WORK TO DO >>
1. List every distinct email address that appears in the email about the 1:9 unun below.
2. Retype the email about the 1:9 unun below, from "The unun is" through "and operating class.", inclusive.
3. Write what comes next in the email about the 1:9 unun below, picking up after its final sentence.

SOURCE TEXT >>
— START —
To: "'Rob Atkinson'" <ranchorobbo@gmail.com>, <amps@contesting.com>
Subject: Re: [Amps] 1:9 un-un for grid driven tetrode
From: "Peter Voelpel" <dj7ww@t-online.de>
Date: Sun, 24 Oct 2021 16:47:57 +0200
List-post: <mailto:amps@contesting.com>
That 1:9 unun and 450 ohm resistor is obviously for use with a high power
linear tetrode amplifier.
Passive grid would not work with grid current.

Tetrodes requiring a few hundred volts of drive are for instance 4CX10000 or
4CX15000 and similar

73
Peter, DJ7WW

-----Original Message-----
From: Amps [mailto:amps-bounces@contesting.com] On Behalf Of Rob Atkinson
Sent: Sonntag, 24. Oktober 2021 13:19
To: amps@contesting.com
Subject: [Amps] 1:9 un-un for grid driven tetrode

The unun is (my opinion) a waste of time.  Just connect your grid
input network, usually a pi network for tetrodes, to the grid and
design it to do all the impedance transformation.  It can be band
switched and you'll be fine.  I don't know what tube this is but its
data sheet should give you the driving peak RF grid v.   You also
didn't specify the class of operation, but for class C the grid has to
be biased around 5 times past cutoff.   The data sheet should have
"typical operating" specs for a certain plate v. and operating class.
— END —
STORED ROWS >>
— START —
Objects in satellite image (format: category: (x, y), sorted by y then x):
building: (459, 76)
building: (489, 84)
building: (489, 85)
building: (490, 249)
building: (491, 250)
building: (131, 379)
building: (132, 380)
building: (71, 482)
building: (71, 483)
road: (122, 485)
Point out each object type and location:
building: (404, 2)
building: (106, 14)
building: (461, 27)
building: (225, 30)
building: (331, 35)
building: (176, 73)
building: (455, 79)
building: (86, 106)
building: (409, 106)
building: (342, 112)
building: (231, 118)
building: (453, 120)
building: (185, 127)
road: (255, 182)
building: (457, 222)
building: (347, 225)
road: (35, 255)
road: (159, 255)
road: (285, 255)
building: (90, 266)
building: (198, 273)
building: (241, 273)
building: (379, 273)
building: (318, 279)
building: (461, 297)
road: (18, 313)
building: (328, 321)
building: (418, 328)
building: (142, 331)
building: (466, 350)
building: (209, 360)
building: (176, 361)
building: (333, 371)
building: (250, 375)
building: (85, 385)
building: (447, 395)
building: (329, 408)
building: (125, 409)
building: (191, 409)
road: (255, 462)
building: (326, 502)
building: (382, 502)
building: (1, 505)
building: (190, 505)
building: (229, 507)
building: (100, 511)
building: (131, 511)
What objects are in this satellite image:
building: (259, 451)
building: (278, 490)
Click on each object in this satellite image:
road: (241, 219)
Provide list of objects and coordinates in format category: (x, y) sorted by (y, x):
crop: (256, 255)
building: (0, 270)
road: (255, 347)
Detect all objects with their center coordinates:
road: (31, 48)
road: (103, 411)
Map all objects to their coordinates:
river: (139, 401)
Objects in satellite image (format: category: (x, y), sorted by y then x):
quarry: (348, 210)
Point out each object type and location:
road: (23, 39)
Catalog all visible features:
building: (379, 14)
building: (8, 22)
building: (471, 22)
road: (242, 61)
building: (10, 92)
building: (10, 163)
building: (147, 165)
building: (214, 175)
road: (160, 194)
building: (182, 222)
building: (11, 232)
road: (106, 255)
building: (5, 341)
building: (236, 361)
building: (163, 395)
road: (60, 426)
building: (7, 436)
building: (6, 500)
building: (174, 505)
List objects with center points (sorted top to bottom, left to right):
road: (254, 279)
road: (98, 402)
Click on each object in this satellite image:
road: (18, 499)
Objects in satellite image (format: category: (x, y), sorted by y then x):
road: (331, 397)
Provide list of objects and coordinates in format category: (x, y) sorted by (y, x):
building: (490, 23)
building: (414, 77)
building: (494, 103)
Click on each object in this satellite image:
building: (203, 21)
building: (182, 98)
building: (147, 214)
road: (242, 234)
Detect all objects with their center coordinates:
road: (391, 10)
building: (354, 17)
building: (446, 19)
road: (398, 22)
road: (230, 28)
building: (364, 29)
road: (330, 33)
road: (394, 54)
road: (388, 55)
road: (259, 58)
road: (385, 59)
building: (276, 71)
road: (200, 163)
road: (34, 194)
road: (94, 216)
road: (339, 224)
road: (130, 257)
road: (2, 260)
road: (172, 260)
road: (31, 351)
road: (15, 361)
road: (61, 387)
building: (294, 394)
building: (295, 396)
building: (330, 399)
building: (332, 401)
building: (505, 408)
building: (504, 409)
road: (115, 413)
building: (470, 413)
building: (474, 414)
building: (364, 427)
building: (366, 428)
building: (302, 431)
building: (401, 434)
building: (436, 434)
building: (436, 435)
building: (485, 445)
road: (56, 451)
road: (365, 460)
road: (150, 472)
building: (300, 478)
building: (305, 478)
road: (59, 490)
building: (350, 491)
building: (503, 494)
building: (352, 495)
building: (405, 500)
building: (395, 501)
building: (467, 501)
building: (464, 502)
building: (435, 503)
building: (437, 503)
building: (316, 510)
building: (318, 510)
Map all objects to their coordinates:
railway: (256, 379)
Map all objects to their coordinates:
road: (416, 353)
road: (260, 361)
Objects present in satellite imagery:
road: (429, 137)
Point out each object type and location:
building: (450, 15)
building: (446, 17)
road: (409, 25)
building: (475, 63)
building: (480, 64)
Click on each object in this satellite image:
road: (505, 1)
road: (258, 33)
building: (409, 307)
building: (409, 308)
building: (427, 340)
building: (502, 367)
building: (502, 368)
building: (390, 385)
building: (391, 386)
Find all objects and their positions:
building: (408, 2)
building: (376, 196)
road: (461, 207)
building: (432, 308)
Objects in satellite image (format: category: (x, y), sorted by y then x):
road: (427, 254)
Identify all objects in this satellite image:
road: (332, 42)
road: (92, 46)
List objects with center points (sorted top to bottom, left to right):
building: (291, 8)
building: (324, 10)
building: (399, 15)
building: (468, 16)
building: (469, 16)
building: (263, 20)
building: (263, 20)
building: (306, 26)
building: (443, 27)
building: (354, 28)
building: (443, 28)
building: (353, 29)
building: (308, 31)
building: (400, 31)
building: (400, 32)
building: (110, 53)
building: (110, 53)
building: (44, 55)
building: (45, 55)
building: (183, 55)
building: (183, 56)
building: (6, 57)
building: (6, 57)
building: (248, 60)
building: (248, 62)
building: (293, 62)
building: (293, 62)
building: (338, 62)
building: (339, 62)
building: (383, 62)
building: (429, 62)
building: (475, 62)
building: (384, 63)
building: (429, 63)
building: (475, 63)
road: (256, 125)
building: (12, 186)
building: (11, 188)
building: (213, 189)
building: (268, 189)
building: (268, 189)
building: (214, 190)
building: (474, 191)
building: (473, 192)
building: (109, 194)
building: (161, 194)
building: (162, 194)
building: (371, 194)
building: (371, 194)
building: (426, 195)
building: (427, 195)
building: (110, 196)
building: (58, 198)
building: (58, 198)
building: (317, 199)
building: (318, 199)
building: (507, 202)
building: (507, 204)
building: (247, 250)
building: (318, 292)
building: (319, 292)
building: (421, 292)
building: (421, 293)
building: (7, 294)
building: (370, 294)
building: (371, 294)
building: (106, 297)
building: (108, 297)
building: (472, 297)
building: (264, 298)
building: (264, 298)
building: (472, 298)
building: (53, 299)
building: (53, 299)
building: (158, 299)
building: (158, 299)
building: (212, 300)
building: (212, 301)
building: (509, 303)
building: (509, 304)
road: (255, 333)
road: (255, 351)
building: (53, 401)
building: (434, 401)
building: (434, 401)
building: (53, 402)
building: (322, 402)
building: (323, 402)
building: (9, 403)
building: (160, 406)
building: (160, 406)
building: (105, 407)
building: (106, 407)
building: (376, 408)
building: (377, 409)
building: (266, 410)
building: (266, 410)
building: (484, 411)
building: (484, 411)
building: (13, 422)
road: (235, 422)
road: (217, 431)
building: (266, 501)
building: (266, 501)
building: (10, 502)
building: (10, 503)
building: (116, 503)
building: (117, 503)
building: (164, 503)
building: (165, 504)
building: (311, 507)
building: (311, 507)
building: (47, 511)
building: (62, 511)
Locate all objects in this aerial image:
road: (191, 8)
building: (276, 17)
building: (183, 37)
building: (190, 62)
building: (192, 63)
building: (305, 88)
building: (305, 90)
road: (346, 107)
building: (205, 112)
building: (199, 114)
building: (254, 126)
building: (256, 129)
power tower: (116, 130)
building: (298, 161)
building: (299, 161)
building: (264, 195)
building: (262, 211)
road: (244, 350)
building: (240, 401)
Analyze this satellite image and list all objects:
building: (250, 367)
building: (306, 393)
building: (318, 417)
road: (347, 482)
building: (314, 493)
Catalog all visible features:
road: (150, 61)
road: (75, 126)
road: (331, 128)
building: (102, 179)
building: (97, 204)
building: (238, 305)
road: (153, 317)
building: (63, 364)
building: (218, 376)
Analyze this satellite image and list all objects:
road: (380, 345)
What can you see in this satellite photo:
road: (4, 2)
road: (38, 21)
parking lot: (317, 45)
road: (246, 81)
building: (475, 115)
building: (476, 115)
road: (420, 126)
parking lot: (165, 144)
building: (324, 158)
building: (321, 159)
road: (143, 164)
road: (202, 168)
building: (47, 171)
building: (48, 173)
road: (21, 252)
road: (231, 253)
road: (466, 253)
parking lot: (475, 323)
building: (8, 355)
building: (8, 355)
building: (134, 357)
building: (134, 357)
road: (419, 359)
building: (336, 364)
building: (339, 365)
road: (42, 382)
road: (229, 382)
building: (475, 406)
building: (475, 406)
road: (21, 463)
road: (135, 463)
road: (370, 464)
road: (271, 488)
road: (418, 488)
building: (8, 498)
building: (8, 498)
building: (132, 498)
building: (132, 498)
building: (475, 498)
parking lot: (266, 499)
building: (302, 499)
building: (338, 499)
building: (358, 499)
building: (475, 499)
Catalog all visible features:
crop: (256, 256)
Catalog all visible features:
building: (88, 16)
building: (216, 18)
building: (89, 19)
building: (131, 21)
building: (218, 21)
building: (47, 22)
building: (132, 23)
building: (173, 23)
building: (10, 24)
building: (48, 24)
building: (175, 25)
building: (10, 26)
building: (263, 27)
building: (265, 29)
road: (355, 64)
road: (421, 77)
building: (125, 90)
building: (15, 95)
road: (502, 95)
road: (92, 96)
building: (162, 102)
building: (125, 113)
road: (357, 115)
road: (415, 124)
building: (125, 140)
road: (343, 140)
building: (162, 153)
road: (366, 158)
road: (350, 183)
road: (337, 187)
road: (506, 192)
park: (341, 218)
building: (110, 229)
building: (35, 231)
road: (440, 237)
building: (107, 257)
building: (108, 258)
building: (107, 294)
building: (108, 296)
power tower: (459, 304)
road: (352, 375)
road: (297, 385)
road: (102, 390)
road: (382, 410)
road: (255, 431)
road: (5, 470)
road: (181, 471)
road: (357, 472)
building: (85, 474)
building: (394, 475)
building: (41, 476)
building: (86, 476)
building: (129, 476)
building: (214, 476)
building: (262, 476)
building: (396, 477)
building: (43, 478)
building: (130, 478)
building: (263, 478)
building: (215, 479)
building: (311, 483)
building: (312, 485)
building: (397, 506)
— END —
TASK-BY-TASK ANSWERS >>
1.
ranchorobbo@gmail.com
amps@contesting.com
dj7ww@t-online.de
amps-bounces@contesting.com

2.
The unun is (my opinion) a waste of time.  Just connect your grid
input network, usually a pi network for tetrodes, to the grid and
design it to do all the impedance transformation.  It can be band
switched and you'll be fine.  I don't know what tube this is but its
data sheet should give you the driving peak RF grid v.   You also
didn't specify the class of operation, but for class C the grid has to
be biased around 5 times past cutoff.   The data sheet should have
"typical operating" specs for a certain plate v. and operating class.

3.
Divide the peak RF drive v. by the grid current given for the class of
operation.  That will give you the grid impedance.   Construct a "grid
dummy load" of carbon resistors that are close to the grid Z value and
connect them from the grid socket lug to ground.  Now you can put a
vswr analyzer on the RF input jack and futz with your input network to
get it in the ballpark to get the grid Z to 50J0.   To get the drive
needed, multiply the peak RF grid v. by grid current.   You can get
the needed grid current by dividing the peak RF v. by the grid Z.
Tetrodes usually do not require a lot of drive compared to triodes.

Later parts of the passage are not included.